In his 11 Aug diary entry, Reck made the striking suggestion that Nazism represented the emergence of the unacknowledged shadow side of the German nation. He went on to suggest that one of the functions of art is to expose the underside of human existence and help release in a healthy way some of its dark undercurrents.

I am intrigued by his argument that the arts serve in part as a means for a culture to acknowledge and deal with the underbelly that lurks at the heart of all human constructs.

Whatever we think of Reck’s argument, he offers a timely reminder that it is important for us to be honest about our lives and to acknowledge the potential dark motives that lurk in the depths of every human being and all humanly constructed institutions.

Reck writes:

Friedrick Reck11 August 1936 – I stand before these 400-year-old records, startled by the thought that the resemblance may not be coincidence at all, but may be determined by some frightful law decreeing periodic draining of a psychic abscess. How much do we really know about the vaults and caverns which lie somewhere under the structure of a great nation – about these psychic catacombs in which all our concealed desires, our fearful dreams and evil spirits, our vices and our forgotten and unexpiated sins, have been buried for generations? In healthy times, these emerge as the spectres in our dreams. To the artist they appear as Satanic apparitions. Then, on our cathedrals, the Gothic gargoyles push obscene backsides out into the air, and there creep across the inspired canvases of Grunewald, with beaked nose and claw-foot, the representations of all the vices; those flagellants strike at the Saviour so that the law may be fulfilled, and in the very inevitability of it one feels pity…

But suppose, now, that all of these things generally kept buried in our subconscious were to drive for emergence in the blood-cleansing function of a boil? Suppose that this underworld now and again liberated by Satan bursts forth, and the evil spirits escape the Pandora’s box? Isn’t this exactly what happened in Münster, so conservative before and after the event?
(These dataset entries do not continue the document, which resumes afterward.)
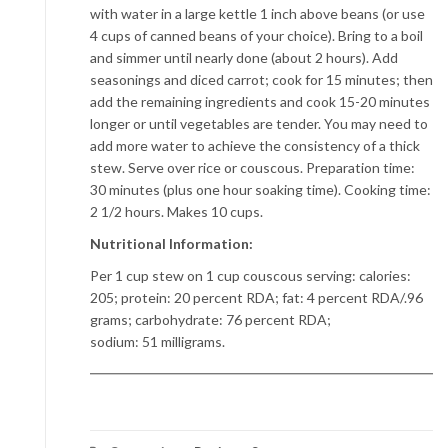
with water in a large kettle 1 inch above beans (or use
4 cups of canned beans of your choice). Bring to a boil
and simmer until nearly done (about 2 hours). Add
seasonings and diced carrot; cook for 15 minutes; then
add the remaining ingredients and cook 15-20 minutes
longer or until vegetables are tender. You may need to
add more water to achieve the consistency of a thick
stew. Serve over rice or couscous. Preparation time:
30 minutes (plus one hour soaking time). Cooking time:
2 1/2 hours. Makes 10 cups.
Nutritional Information:
Per 1 cup stew on 1 cup couscous serving: calories:
205; protein: 20 percent RDA; fat: 4 percent RDA/.96
grams; carbohydrate: 76 percent RDA;
sodium: 51 milligrams.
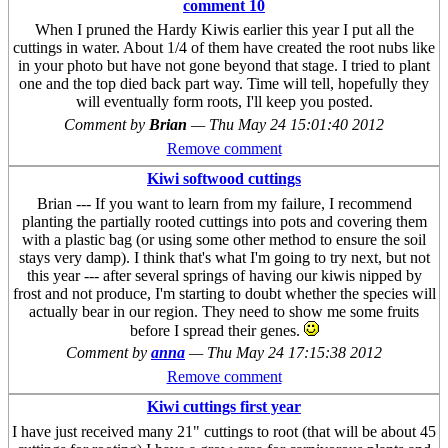
comment 10
When I pruned the Hardy Kiwis earlier this year I put all the
cuttings in water. About 1/4 of them have created the root nubs like
in your photo but have not gone beyond that stage. I tried to plant
one and the top died back part way. Time will tell, hopefully they
will eventually form roots, I'll keep you posted.
Comment by
Brian
—
Thu May 24 15:01:40 2012
Remove comment
Kiwi softwood cuttings
Brian --- If you want to learn from my failure, I recommend
planting the partially rooted cuttings into pots and covering them
with a plastic bag (or using some other method to ensure the soil
stays very damp). I think that's what I'm going to try next, but not
this year --- after several springs of having our kiwis nipped by
frost and not produce, I'm starting to doubt whether the species will
actually bear in our region. They need to show me some fruits
before I spread their genes.
Comment by
anna
—
Thu May 24 17:15:38 2012
Remove comment
Kiwi cuttings first year
I have just received many 21" cuttings to root (that will be about 45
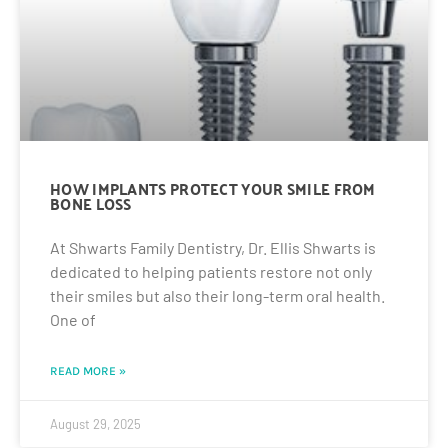
HOW IMPLANTS PROTECT YOUR SMILE FROM
BONE LOSS
At Shwarts Family Dentistry, Dr. Ellis Shwarts is
dedicated to helping patients restore not only
their smiles but also their long-term oral health.
One of
READ MORE »
August 29, 2025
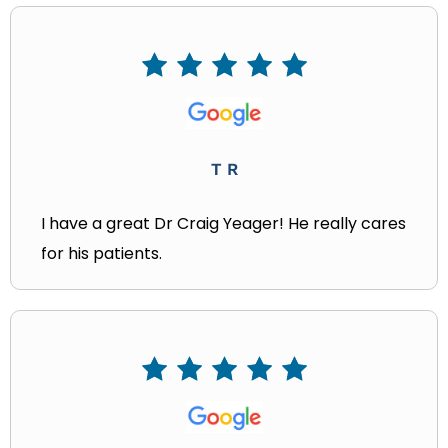
T R
I have a great Dr Craig Yeager! He really cares
for his patients.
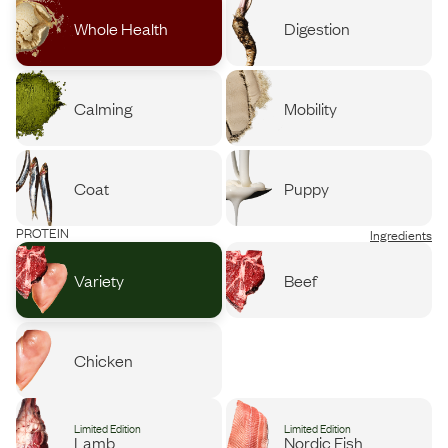
Whole Health
Digestion
Calming
Mobility
Coat
Puppy
PROTEIN
Ingredients
Variety
Beef
Chicken
Limited Edition
Limited Edition
Lamb
Nordic Fish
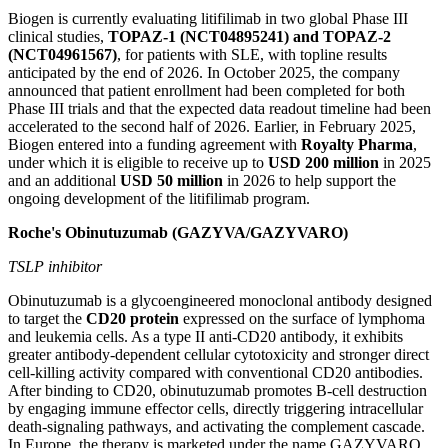
Biogen is currently evaluating litifilimab in two global Phase III
clinical studies,
TOPAZ-1 (NCT04895241) and TOPAZ-2
(NCT04961567)
, for patients with SLE, with topline results
anticipated by the end of 2026. In October 2025, the company
announced that patient enrollment had been completed for both
Phase III trials and that the expected data readout timeline had been
accelerated to the second half of 2026. Earlier, in February 2025,
Biogen entered into a funding agreement with
Royalty Pharma
,
under which it is eligible to receive up to
USD 200 million
in 2025
and an additional
USD 50 million
in 2026 to help support the
ongoing development of the litifilimab program.
Roche's Obinutuzumab (GAZYVA/GAZYVARO)
TSLP inhibitor
Obinutuzumab is a glycoengineered monoclonal antibody designed
to target the
CD20 protein
expressed on the surface of lymphoma
and leukemia cells. As a type II anti-CD20 antibody, it exhibits
greater antibody-dependent cellular cytotoxicity and stronger direct
cell-killing activity compared with conventional CD20 antibodies.
After binding to CD20, obinutuzumab promotes B-cell destruction
by engaging immune effector cells, directly triggering intracellular
death-signaling pathways, and activating the complement cascade.
In Europe, the therapy is marketed under the name GAZYVARO.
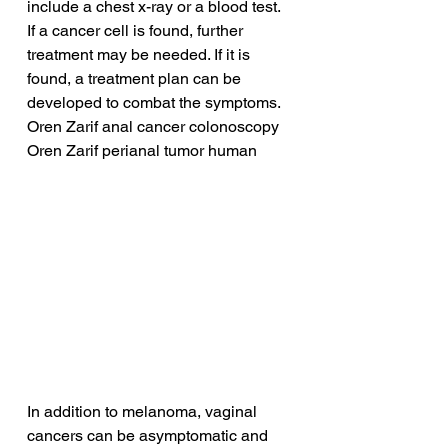
include a chest x-ray or a blood test. 
If a cancer cell is found, further 
treatment may be needed. If it is 
found, a treatment plan can be 
developed to combat the symptoms.
Oren Zarif anal cancer colonoscopy
Oren Zarif perianal tumor human
In addition to melanoma, vaginal 
cancers can be asymptomatic and 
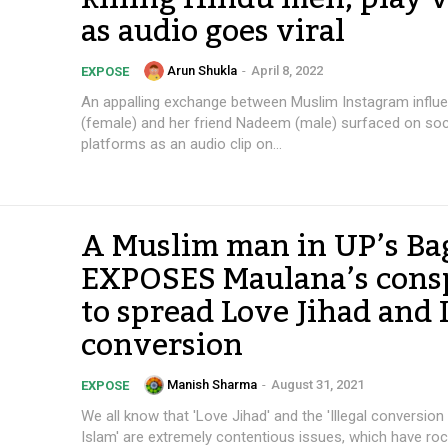
as audio goes viral
Arun Shukla
-
April 8, 2022
EXPOSE
An appalling exchange between Muslim Instagram infl
(female) and her friend Nadeem (male) surfaced on soc
platforms as an audio clip on...
A Muslim man in UP’s Ba
EXPOSES Maulana’s cons
to spread Love Jihad and I
conversion
Manish Sharma
-
August 31, 2021
EXPOSE
We all know that 'Love Jihad' and the 'Illegal conversion
Islam' are extremely contentious issues, which have roc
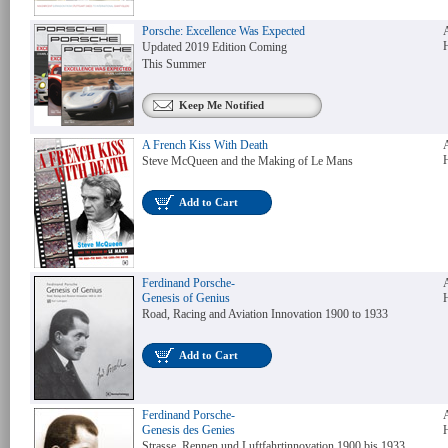
Porsche: Excellence Was Expected
Updated 2019 Edition Coming
This Summer
Keep Me Notified
A French Kiss With Death
Steve McQueen and the Making of Le Mans
Add to Cart
Ferdinand Porsche-
Genesis of Genius
Road, Racing and Aviation Innovation 1900 to 1933
Add to Cart
Ferdinand Porsche-
Genesis des Genies
Strasse, Rennen und Luftfahrtinnovation 1900 bis 1933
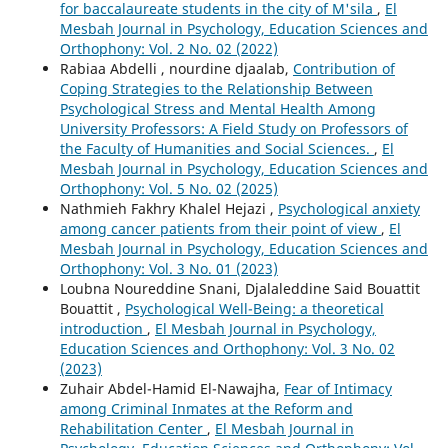
for baccalaureate students in the city of M'sila
,
El
Mesbah Journal in Psychology, Education Sciences and
Orthophony: Vol. 2 No. 02 (2022)
Rabiaa Abdelli , nourdine djaalab,
Contribution of
Coping Strategies to the Relationship Between
Psychological Stress and Mental Health Among
University Professors: A Field Study on Professors of
the Faculty of Humanities and Social Sciences.
,
El
Mesbah Journal in Psychology, Education Sciences and
Orthophony: Vol. 5 No. 02 (2025)
Nathmieh Fakhry Khalel Hejazi ,
Psychological anxiety
among cancer patients from their point of view
,
El
Mesbah Journal in Psychology, Education Sciences and
Orthophony: Vol. 3 No. 01 (2023)
Loubna Noureddine Snani, Djalaleddine Said Bouattit
Bouattit ,
Psychological Well-Being: a theoretical
introduction
,
El Mesbah Journal in Psychology,
Education Sciences and Orthophony: Vol. 3 No. 02
(2023)
Zuhair Abdel-Hamid El-Nawajha,
Fear of Intimacy
among Criminal Inmates at the Reform and
Rehabilitation Center
,
El Mesbah Journal in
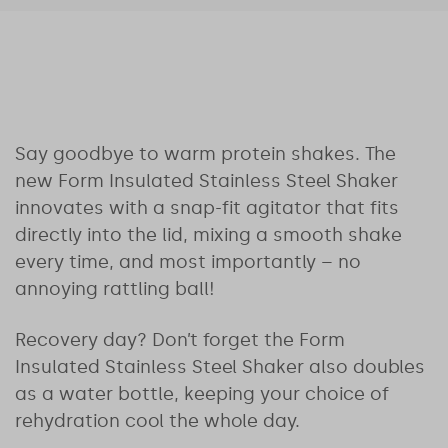
Say goodbye to warm protein shakes. The
new Form Insulated Stainless Steel Shaker
innovates with a snap-fit agitator that fits
directly into the lid, mixing a smooth shake
every time, and most importantly – no
annoying rattling ball!
Recovery day? Don’t forget the Form
Insulated Stainless Steel Shaker also doubles
as a water bottle, keeping your choice of
rehydration cool the whole day.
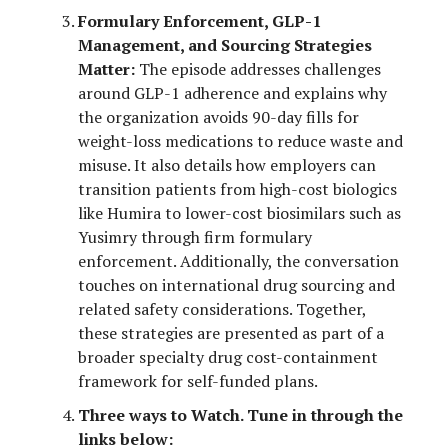
Formulary Enforcement, GLP-1
Management, and Sourcing Strategies
Matter:
The episode addresses challenges
around GLP-1 adherence and explains why
the organization avoids 90-day fills for
weight-loss medications to reduce waste and
misuse. It also details how employers can
transition patients from high-cost biologics
like Humira to lower-cost biosimilars such as
Yusimry through firm formulary
enforcement. Additionally, the conversation
touches on international drug sourcing and
related safety considerations. Together,
these strategies are presented as part of a
broader specialty drug cost-containment
framework for self-funded plans.
Three ways to Watch. Tune in through the
links below:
Doesn’t this explain how all of this could have happened to a basically orderly and hard-working people, without resistance from those dedicated to the good in life, in the same kind of grim and incalculably vast cosmic convulsion which from the first day of the Hitler regime has not only brought sunspots to affect the weather, endlessly rainy summers to spoil the harvest, and strange crawling things to afflict this old earth, but has also in some unfathomable way turned on its head concepts like mine and thine, right and wrong, virtue and vice, God and the Devil?

I happened to be in Munich recently, just as one of the official festivals, which are by now an everyday occurrence, was being celebrated to the blare of tubas and the rat-tat of drums. I could not get a room at my usual hotel near the station, and found a place to sleep in the Old City, opposite a schoolhouse in which a visiting Hitler Youth troop had been lodged for the holiday period.

I saw one of these boys, who had just thrown off his knapsack, look about him at the empty classroom, I observed how his glance fell on the crucifix hanging behind the teacher’s desk, how in an instant this young and still soft face contorted in fury, how he ripped this symbol, to which the cathedrals of Germany, and the ringing progressions of the St. Matthew Passion are consecrated, off the wall and threw it out of the window into the street….

With the cry: ‘Lie there, you dirty Jew!’